Le 15 juin, nous rencontrons Alida Ramanandraisoa, Chargé d’étude de projet auprès de la Direction Régionale Analamanga. « C’est l’Unicef qui est la source de financement du projet du ministère portant sur la prise en charge des enfants victimes de viol », explique-t-elle. Le ministère se charge donc des soins médicaux des victimes, des frais de déplacement de la famille et de la victime et des dépenses relatifs à l’arrestation du violeur. Grace à notre contribution, Tiana et sa fille rencontrent Alida ce lundi 15 juin. L’enquête reprend dès le début, et deux assistantes s’occupent d’elles. Le ministère s’est entièrement chargé de l’affaire : Un psychologue prendra particulièrement en main l’enfant, ses soins médicaux se poursuivront et c’est la Police des Mœurs et de la protection des mineurs qui se chargera de l’arrestation.

Donner des informations nécessaires sauvera la survivante

« C’est le centre Vonjy qui doit orienter les victimes vers la direction régionale Analamanga sise à Manjakaray », confirme Rasolofonjatovo Auguste. Pour lui, l’affaire d’Ambatolampy Avaratanana a été confrontée à un problème de communication et rien d’autre. Alida Ramanandraisoa affirme que la direction régionale s’occupe des plus nécessiteux dans de telles affaires. Toutefois, « on évite les campagnes médiatiques afin d’éviter un excès de demandes que nous ne pourrions répondre par la suite et pour éviter tout acte profiteur », dit-elle.
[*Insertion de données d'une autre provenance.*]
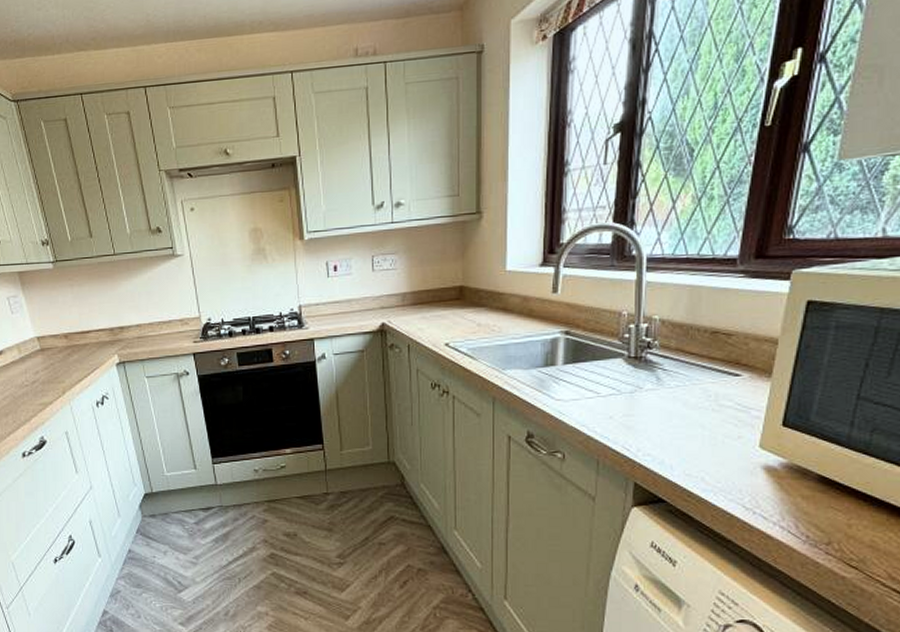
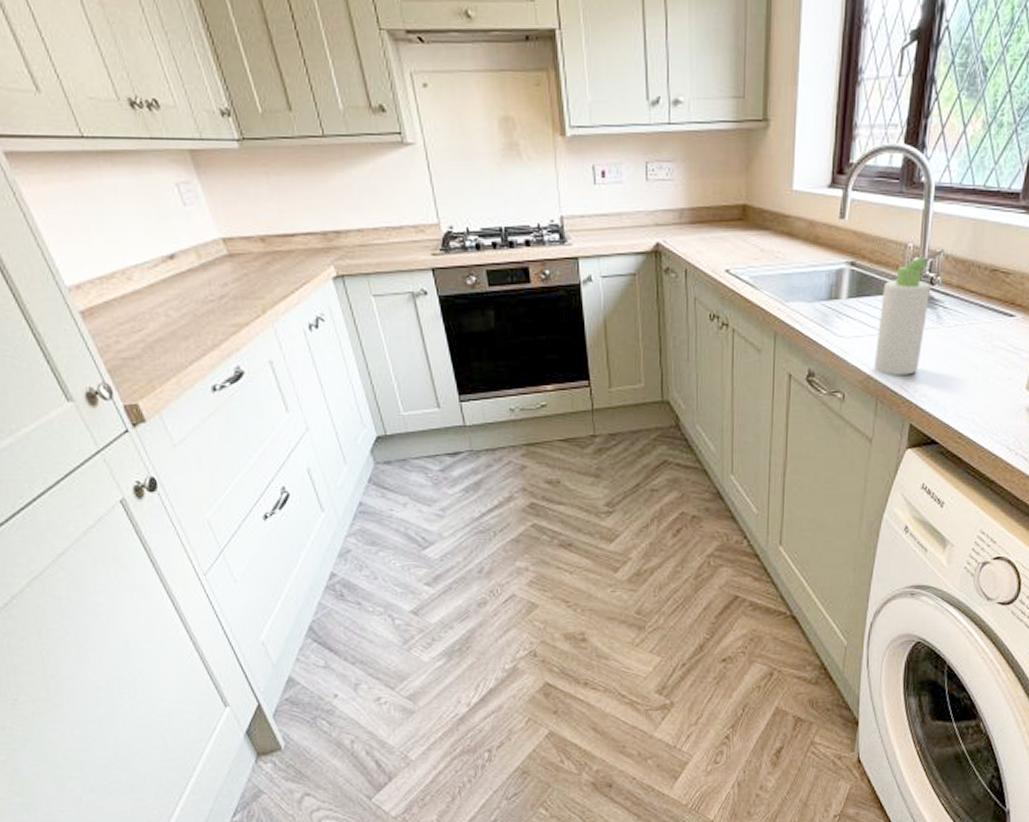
bottle: none [594,314,660,435] -> present [874,248,945,375]

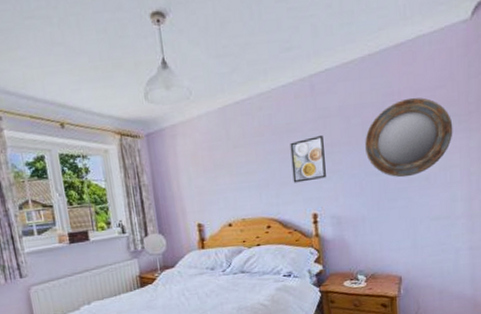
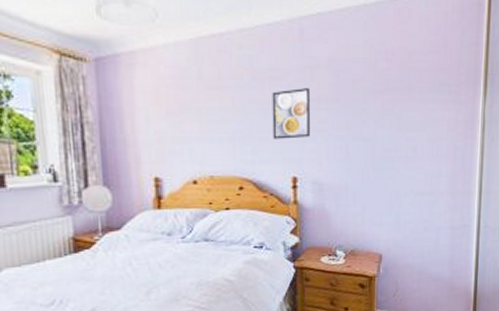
home mirror: present [365,97,453,178] -> none [354,59,443,146]

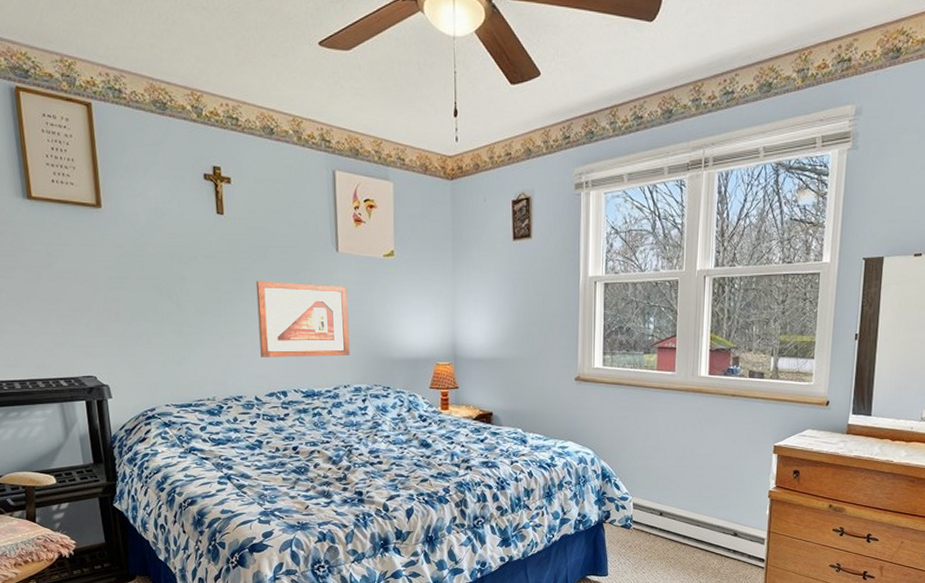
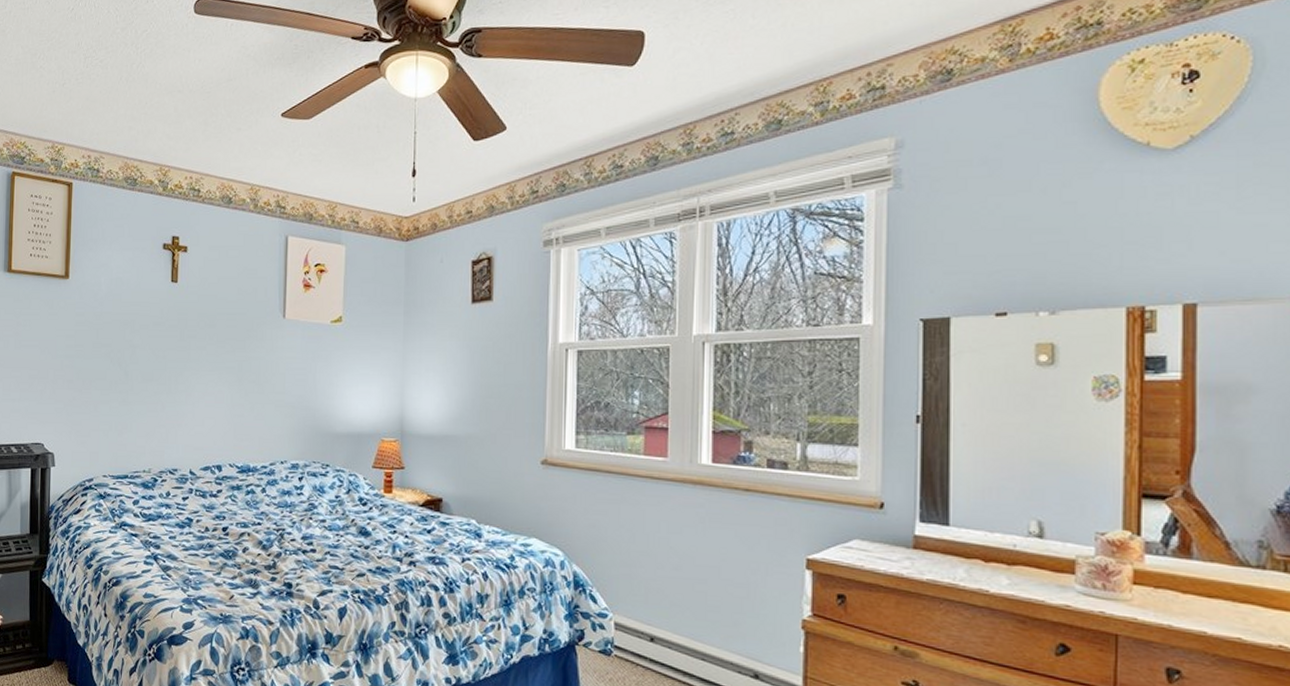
picture frame: present [255,280,350,357] -> none [199,348,291,429]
Le manque d’informations et de renseignements empêche un simple citoyen de décider des mesures à prendre face à un viol. Jusqu’à ce jour du 23 juin, l’arrestation n’a été effectuée. Les subventions de la part des partenaires techniques et financiers du ministère sont vivement attendues, or cette affaire a eu lieu en mars 2020. Sans aides financières de l’extérieur, ce cas de viol serait resté impuni et la victime ne serait emmenée ni au Centre Vonjy, ni à la Direction régionale de Manjakaray.

Les responsables du fokontany attendent également une collaboration de la part de la famille de Tiana. « Cette famille nous a caché cette affaire. Sans le signalement effectué par ses voisins, ce cas de viol aurait pu être inconnu jusqu’à présent », explique Madame Olivia, le chef fokontany d’Avaratanana Ambatolampy. « Il ne faut pas hésiter à informer le fokontany dans de telles situations », continue-t-elle. Le fokontany dispose d’agents appelé « Fiantso », des gens auprès de qui on peut se confier. L’arrestation de l’auteur de l’acte est toujours en attente.

Chacun a une part de responsabilité

La population d’Avaratanana est bien au courant de la loi en vigueur. Le signalement de tous cas de viol est incontournable. La population locale ne tolère aucune forme d’abus ou de violences pédosexuels.  Et encore, l’idée de voir le violeur libre dans la communauté les trouble. C’est pourquoi, malgré la situation désolante de Tiana, il a fallu porter plainte afin de préserver l’avenir des jeunes enfants de ce fokontany.

« C’est le deuxième viol effectué par le même auteur », confie le chef fokontany. Lors du premier cas, la famille de la victime n’avait pas de ressources financières pour poursuivre leur requête, voilà pourquoi il n’a pas été arrêté. Ces informations ont surgi lors du traitement de ce dernier cas. Inquiète, la population demande le départ de la famille, mais le ministère de la population les rassure en garantissant que la situation est entre de bonnes mains et que le violeur ne pourrait s’échapper cette fois-ci.

La baisse de cas de viols recensés ne peut se traduire par l’absence de ces pratiques pédosexuelles dans la communauté. L’assistance aux enfants victimes de viol pendant la période post traumatique est autant importante que la punition de l’auteur de l’acte. Il est du devoir de la communauté de soutenir la victime et sa famille, aider l’enfant abusé à revivre, à reprendre goût à la vie, et surtout à ne pas oublier ses rêves d’enfant. La lutte contre le viol sur mineurs exige une mise en œuvre d’un plan d’action coordonnée au niveau national par la promotion des valeurs non violentes, visant à modifier les attitudes qui tolèrent la violence à l’encontre des enfants.